But it was time to think of the boy's education, and it was proposed to send him to school in Tagaste. It was a pagan school to which the child must go, pagan authors that he must study, and, worse than all, pagan conversation that he must hear and pagan playmates with whom he must associate.
Patricius was proud of the beauty and the intelligence of his little son, and hoped great things for the future; but Augustine's early school-days were far from brilliant. Eager as the boy was to learn what interested him, he had an insurmountable dislike to anything that caused him trouble. It bored him to learn to read and write, and the uninspiring truth that two and two make four was a weariness of the flesh to him. Though the stories of Virgil enchanted him, Homer he never thoroughly enjoyed nor quite forgave, for had he not for his sake been forced to wade through the chilly waters of the Greek grammar?
Unfortunately for Augustine, such dismal truths as two and two make four have to be mastered before higher flights can be attempted. The Tagaste schoolmasters had but one way of sharpening their scholars' zeal for learning – the liberal use of the rod.

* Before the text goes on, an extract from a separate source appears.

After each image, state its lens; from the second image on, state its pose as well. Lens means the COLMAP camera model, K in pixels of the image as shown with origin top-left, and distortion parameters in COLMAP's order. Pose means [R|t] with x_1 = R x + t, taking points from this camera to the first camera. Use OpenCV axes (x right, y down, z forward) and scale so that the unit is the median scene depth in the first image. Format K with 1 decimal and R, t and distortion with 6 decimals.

Now, Augustine disliked beatings as much as he disliked all other unpleasant things, but he also disliked work. The only way of evading both disagreeables was to follow the example of the greater number of his fellow-scholars – to play when he should have been working, and to tell clever lies to his schoolmasters and his parents in order to escape punishment. Such tricks, however, are bound to be found out sooner or later, and Monica, realizing that much could be got out of her son by love, but little by fear, took him for a course of instruction to the Christian priests, that he might learn to overcome himself for the love of God.

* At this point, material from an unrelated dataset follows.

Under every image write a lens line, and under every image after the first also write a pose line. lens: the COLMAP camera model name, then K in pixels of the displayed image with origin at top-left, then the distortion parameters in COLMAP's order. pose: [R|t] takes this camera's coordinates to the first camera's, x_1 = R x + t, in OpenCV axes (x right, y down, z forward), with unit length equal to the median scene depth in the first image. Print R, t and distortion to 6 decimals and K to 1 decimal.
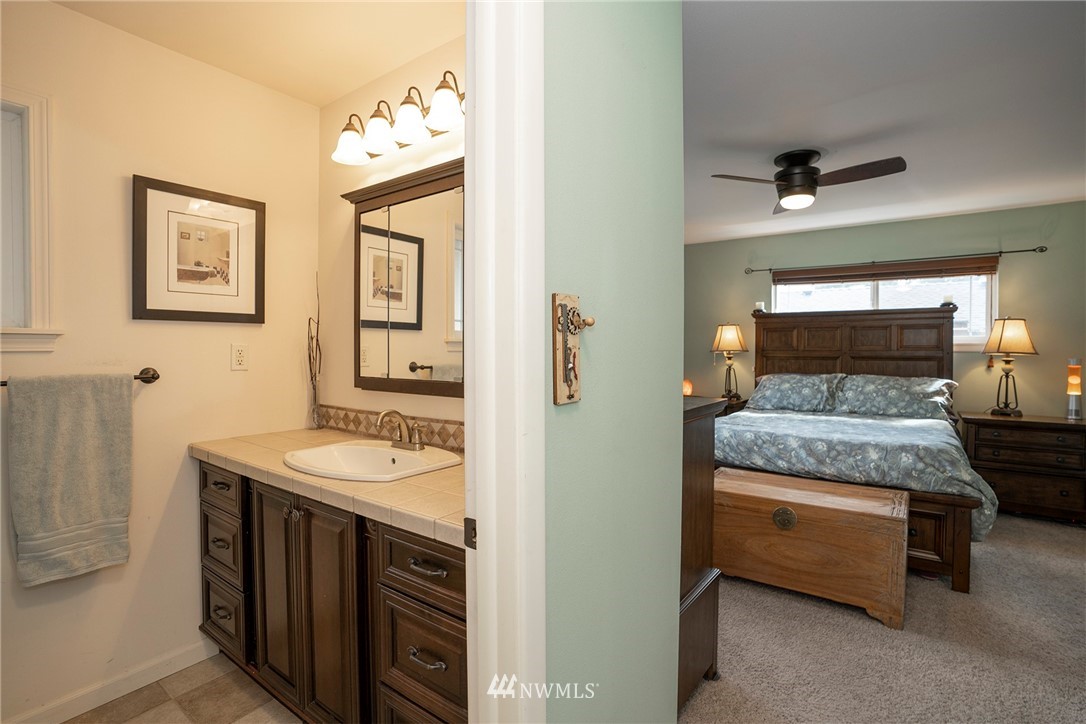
lens RADIAL K [[509.3, 0, 545.1], [0, 509.3, 359.2], [0, 0, 1]] dist [-0.067526, 0.025634]
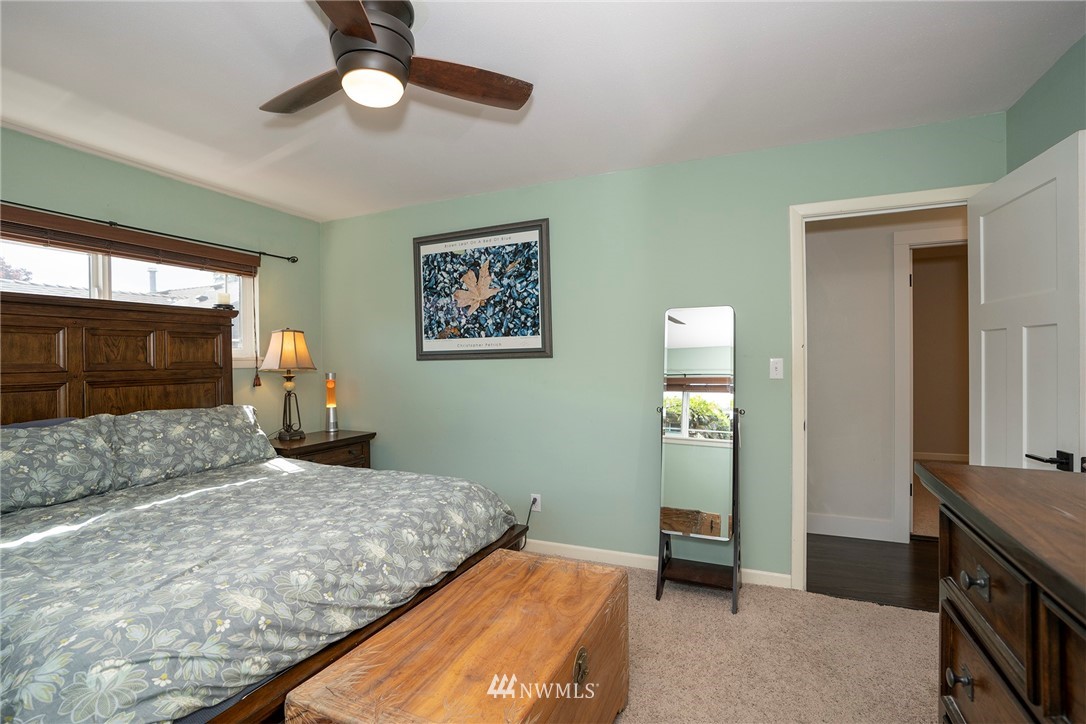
lens RADIAL K [[509.3, 0, 545.1], [0, 509.3, 359.2], [0, 0, 1]] dist [-0.067526, 0.025634]
pose [[-0.208361, -0.003028, 0.978047, -0.031959], [0.034998, 0.999332, 0.010550, -0.021034], [-0.977426, 0.036428, -0.208116, 0.687870]]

As a result Augustine took more earnestly to his prayers, asking, above all, however, that he might not be beaten at school. His mother, finding him one day praying in a quiet corner to this intent, suggested that if he had learnt his lessons for the day he need have no fear, but if he had not, punishment was to be expected. Patricius, who was passing and overheard the conversation, laughed at his son's fears and agreed with his wife. Augustine thought them both exceedingly heartless.

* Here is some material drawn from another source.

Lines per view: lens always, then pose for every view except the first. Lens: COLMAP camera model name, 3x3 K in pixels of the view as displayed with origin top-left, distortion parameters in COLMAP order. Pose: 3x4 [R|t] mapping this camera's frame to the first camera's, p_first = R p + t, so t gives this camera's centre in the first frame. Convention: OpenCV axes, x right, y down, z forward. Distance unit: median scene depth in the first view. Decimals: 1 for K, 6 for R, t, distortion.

As the boy grew older, however, his wonderful gifts began to show themselves, and his masters, seeing of what he was really capable, punished him yet more severely when he was idle. Augustine, too, began to take pride in his own success, and to wish to be first amongst his young companions. The latter cheated as a matter of course, both in work and at play. Bad habits are catching, and Augustine would sometimes cheat too. When found out he would fly into a passion, although no one was so severe on the dishonesty of others as he. And yet, though he would often yield to the temptations that were the hardest for his pleasure-loving nature to resist, there was much that was good in the boy. He had a faithful and loving heart, an attraction for all that was great and noble. He was, in fact, his mother's son as well as his father's; the tares and the wheat were sprouting side by side.